EXERCISE INSTRUCTIONS: Return each line of the records that contains the string "analytics", reproducing every such line in full.

INPUT RECORDS:
-*-*-

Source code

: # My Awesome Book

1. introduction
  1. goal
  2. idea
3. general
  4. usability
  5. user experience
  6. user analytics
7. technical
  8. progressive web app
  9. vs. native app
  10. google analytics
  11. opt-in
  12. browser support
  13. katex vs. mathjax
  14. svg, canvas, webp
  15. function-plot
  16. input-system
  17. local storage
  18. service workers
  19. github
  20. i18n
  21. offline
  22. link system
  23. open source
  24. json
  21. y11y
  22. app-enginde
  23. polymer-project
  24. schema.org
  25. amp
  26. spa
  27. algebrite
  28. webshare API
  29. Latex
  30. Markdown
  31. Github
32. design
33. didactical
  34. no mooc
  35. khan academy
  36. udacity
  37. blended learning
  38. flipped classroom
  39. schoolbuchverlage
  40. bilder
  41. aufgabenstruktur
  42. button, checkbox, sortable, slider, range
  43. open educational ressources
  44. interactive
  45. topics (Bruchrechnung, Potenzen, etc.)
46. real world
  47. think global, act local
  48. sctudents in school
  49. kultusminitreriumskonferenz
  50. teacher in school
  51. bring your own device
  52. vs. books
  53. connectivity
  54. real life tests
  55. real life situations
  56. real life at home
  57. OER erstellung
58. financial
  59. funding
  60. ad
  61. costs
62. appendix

-*-*-

TASK RESULT:
  6. user analytics
  10. google analytics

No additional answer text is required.